Green Metropolis

A New Yorker writer examines that civic paragon of green living: New York City.

Green Metropolis: Why Living Smaller, Living Closer, and Driving Less Are the Keys to Sustainability By David Owen Riverhead Books 357 pp., $25.95

David Owen, a staff writer for The New Yorker whose interests include global ecology, has examined numerous communities across America and discovered one that strikes him as a model of environmental efficiency. That community is New York City, and in Green Metropolis, his latest book, Owen tells readers what green-conscious citizens can learn from Gotham’s example.

Owen realizes, of course, that the Big Apple isn’t the first place that comes to mind when most people think of reducing their carbon footprint. Noisy, crowded, and covered largely by concrete, New York seems instead to be the very antithesis of environmental stewardship.

Anticipating his critics, Owen concedes that when calculated by the square foot, “New York City generates more greenhouse gases, uses more energy, and produces more solid waste than any other American region of comparable size.”

But plot those same negative effects by resident or household, says Owen, and Manhattan gets the blue ribbon from Mother Nature.

“New Yorkers, individually, drive, pollute, consume, and throw away much less than do the average residents of the surrounding suburbs, exurbs, small towns, and farms, because the tightly circumscribed space in which they live creates efficiencies and reduces the possibilities for reckless consumption,” Owen writes.

Because car ownership in Manhattan is so inconvenient, New Yorkers often use public transit or walk, which conserves gasoline and promotes good health. “The average Manhattanite consumes gasoline at a rate that the country as a whole hasn’t matched since the mid-1920s, when the most widely owned car in the United States was the Ford Model T,” Owen tells readers.

New York has achieved its efficiencies because people live closely together – the principle of urban density so loudly touted by champions of the modern “smart growth” movement. If New York City’s 8 million residents lived in the same density as the quaint Connecticut community that Owen calls home, they’d “require a space equivalent to the land area of the six New England states plus Delaware and New Jersey,” he notes as a caution against the dangers of suburban sprawl.

New York’s low per-capita energy use and its embrace of public transit and walking are practices that “the rest of us, no matter where we live, are going to have to find ways to emulate, as the world’s various ongoing energy and environmental crises deepen and spread in the years ahead,” Owen adds.

Such thinking, the author acknowledges, goes against America’s long antipathy towards urban life, perhaps best expressed by Thomas Jefferson’s description of big cities as “pestilential to the morals, the health and the liberties of man.”

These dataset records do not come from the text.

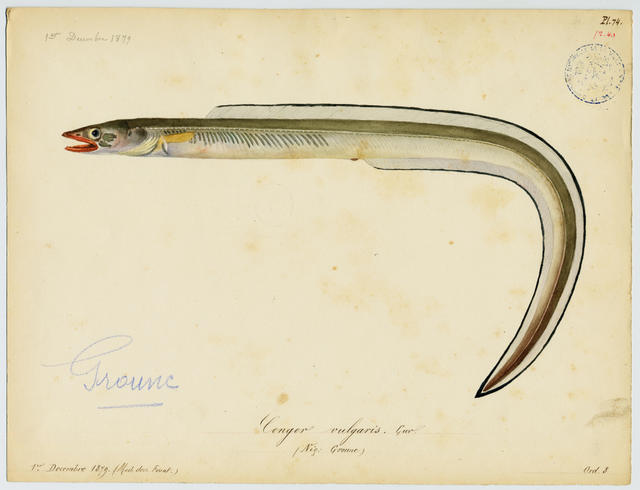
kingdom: Animalia
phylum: Chordata
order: Anguilliformes
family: Congridae
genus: Conger
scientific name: Conger conger
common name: Conger eel
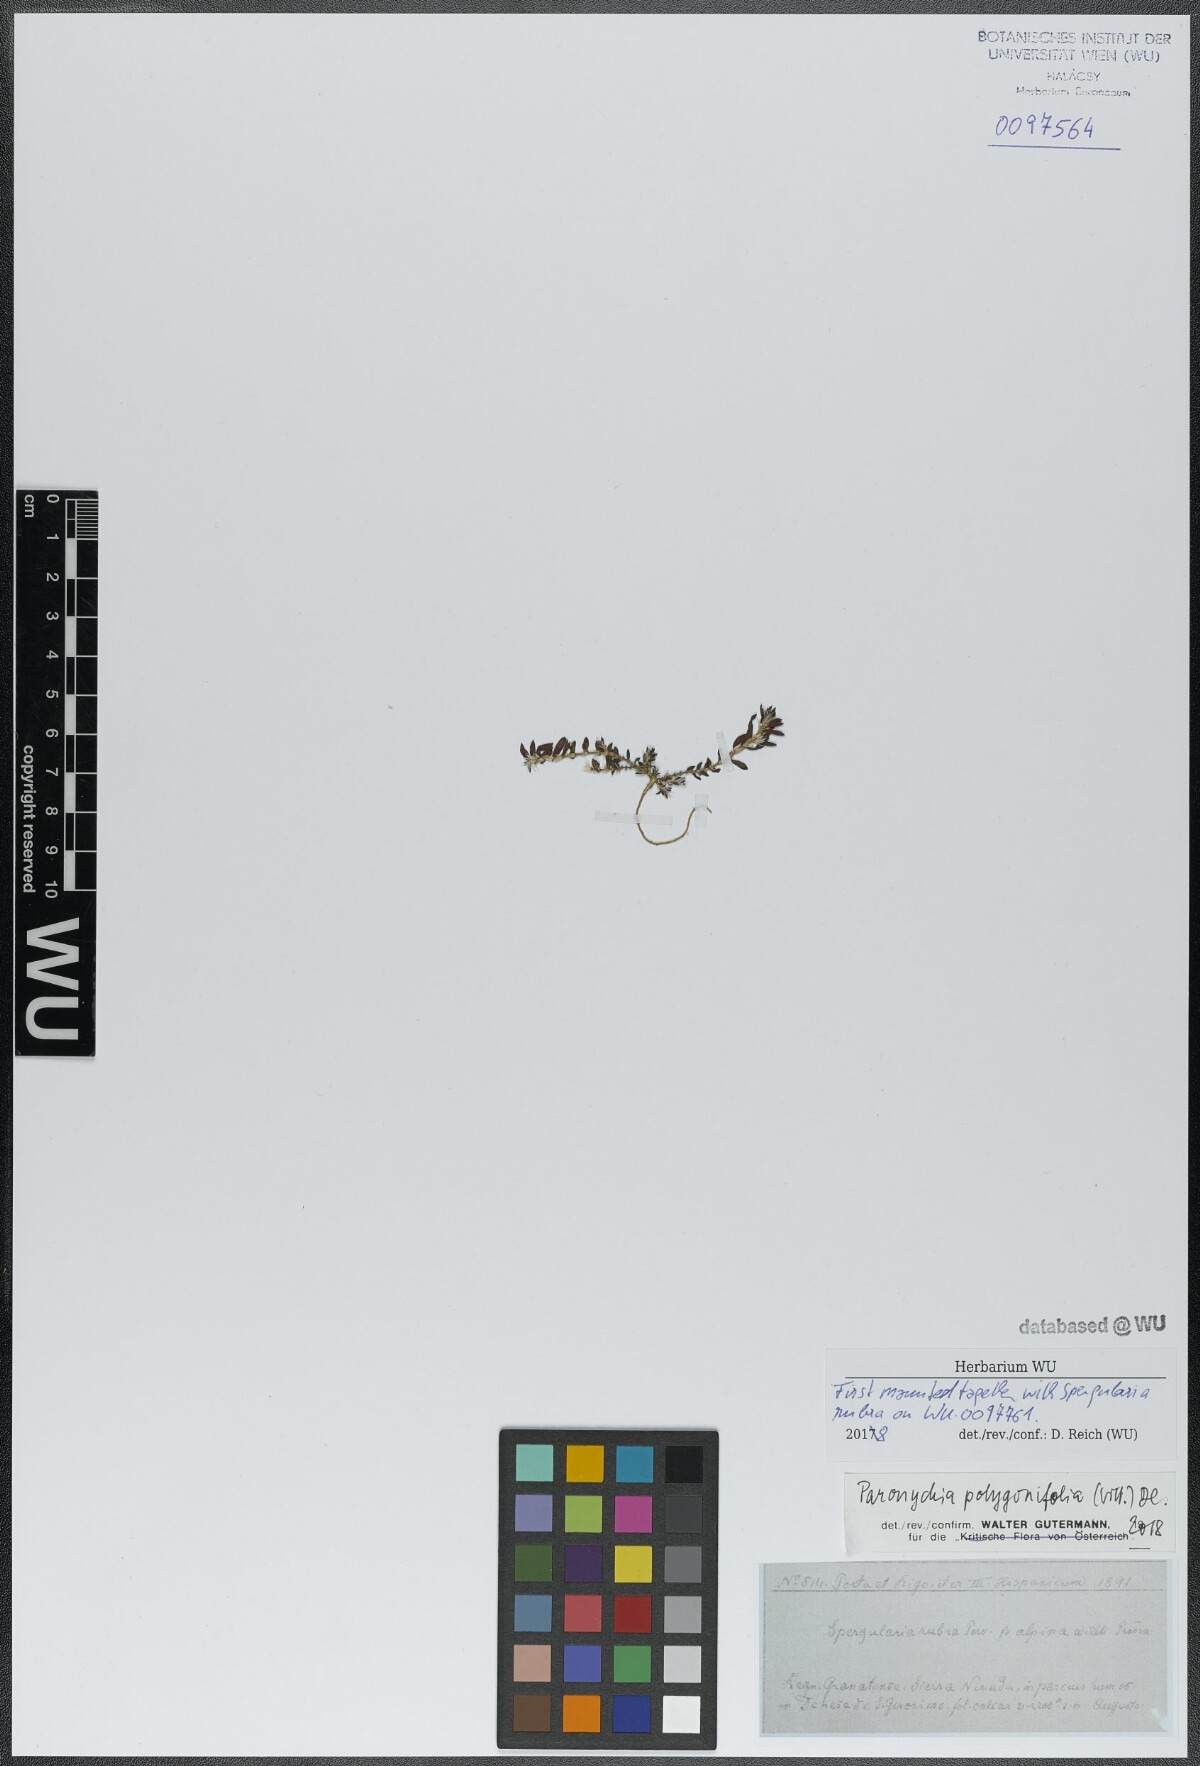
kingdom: Plantae
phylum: Tracheophyta
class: Magnoliopsida
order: Caryophyllales
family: Caryophyllaceae
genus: Paronychia
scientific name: Paronychia polygonifolia
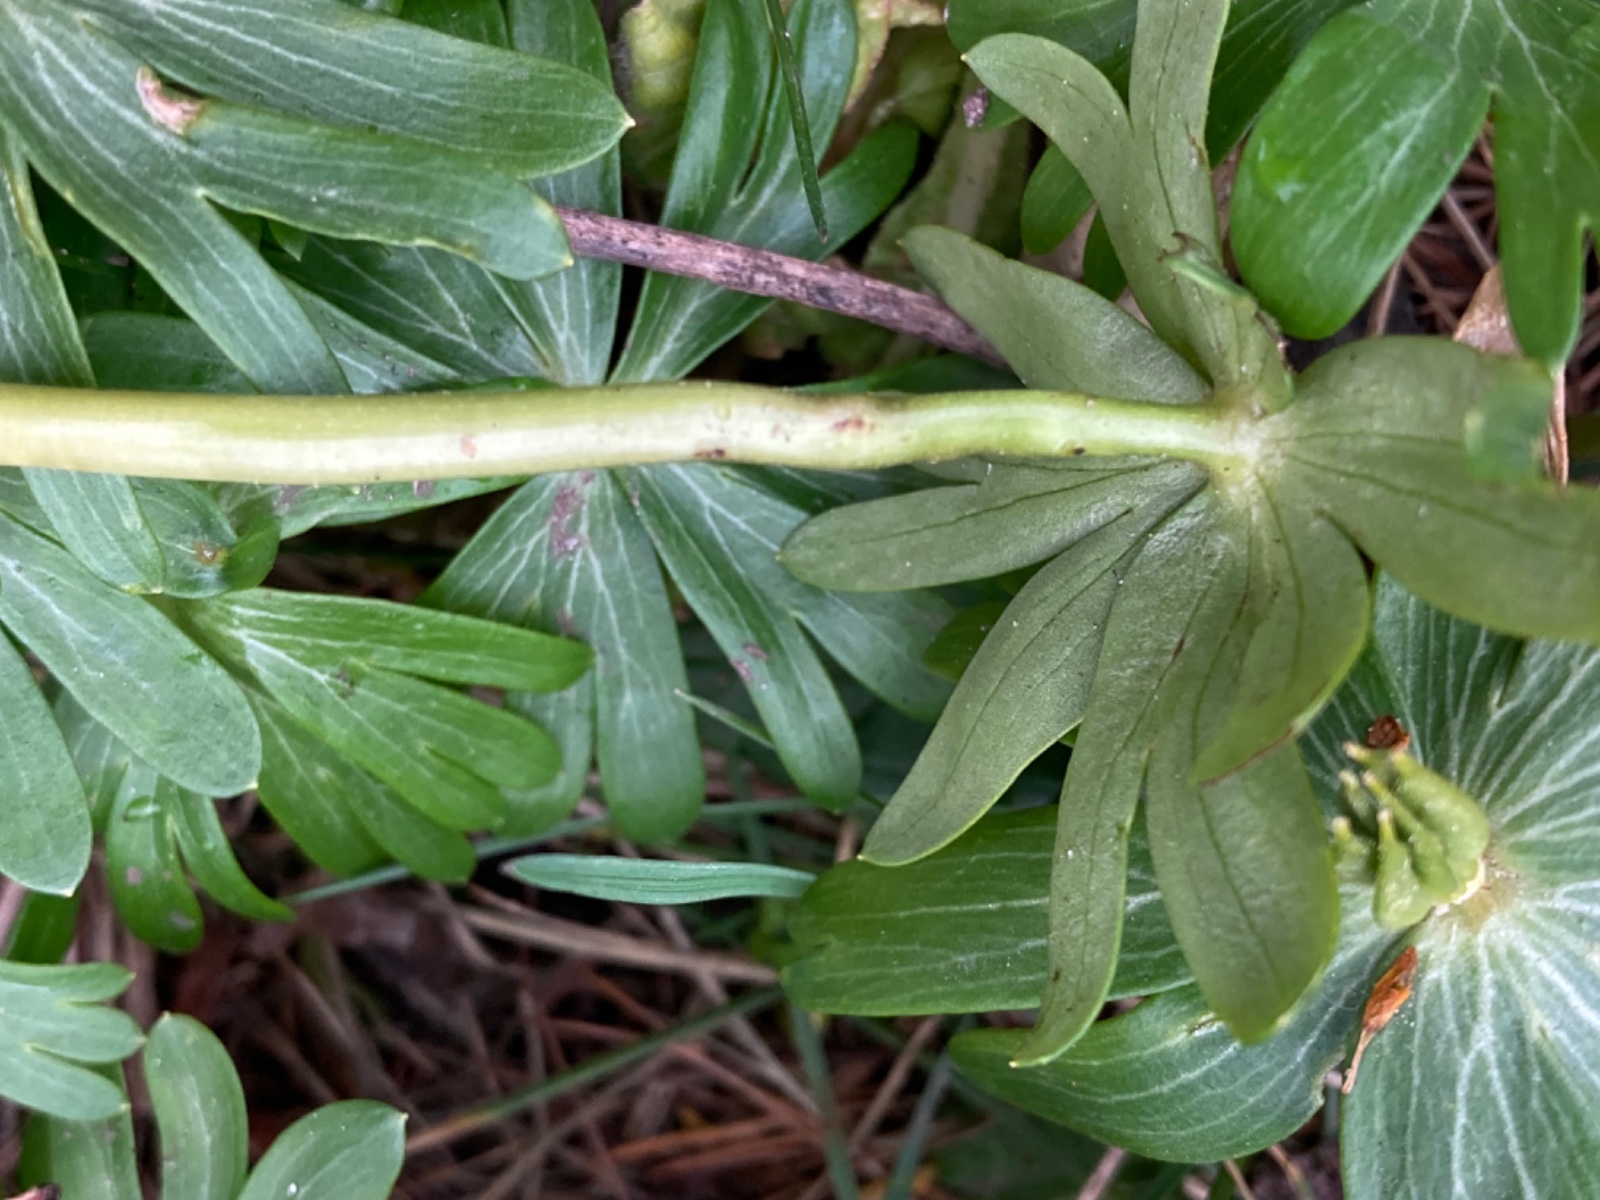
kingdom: Fungi
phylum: Basidiomycota
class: Ustilaginomycetes
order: Urocystidales
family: Urocystidaceae
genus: Urocystis
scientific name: Urocystis eranthidis
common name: erantis-brand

While he doesn’t share Jefferson’s dim view of urban morality, Owen doesn’t see New York’s ecological virtues as evidence of great civic piety, either. The city’s smart growth, in fact, seems more the result of geographical and historical accidents. Being surrounded by water, for example, Manhattan was forced to confine its sprawl. And because the city developed so long before automobiles, it wasn’t able to remake itself to truly accommodate car culture.

Such providence makes New York a difficult model to duplicate, and one of Owen’s consistent themes is that when it comes to environmental stress, cities are far from equal. He points to Los Angeles as a poster child for “metastatic outward growth” and complains that the commuter-centric city of Atlanta “has probably been the source of more bad transportation policy than any other in America.”

Owen’s focus on cars as an agent of sprawl tends to exclude other factors that spur the growth of suburbs. He makes only passing reference to quality of life issues – such as education, crime, and street noise – that drive city dwellers away from the urban core. And as Robert Bruegmann told readers in his book, “Sprawl,” migration from city centers is not unique to modern America, but rather a historical reality that goes back centuries, long predating the rise of the auto.

But it’s hard to quibble with an author who takes such pains to point out his own imperfections. Readers of Owen’s lighter books, such as the essays of domestic life he gathered in “Around the House,” already know that his chief charm is an abiding gift for self-effacement.

That quality is also evident in “Green Metropolis,” which begins with Owen’s confession that for all his professed devotion to urban density, he left Manhattan many years ago for a larger home in nearby Connecticut, becoming a part of the very problem he bemoans. He also confesses to a persistent affection for driving and big-box stores.

Owen offers a few suggestions as to how all Americans, even those of us in the ’burbs, might “apply the Manhattan template to our own lives, to the extent that we can.” But ultimately, “Green Metropolis” is important not for the answers it yields but the questions it raises – questions that should be part of the ongoing dialogue about the health of our planet.

Danny Heitman, a columnist for The Baton Rouge Advocate, is the author of “A Summer of Birds: John James Audubon at Oakley House.”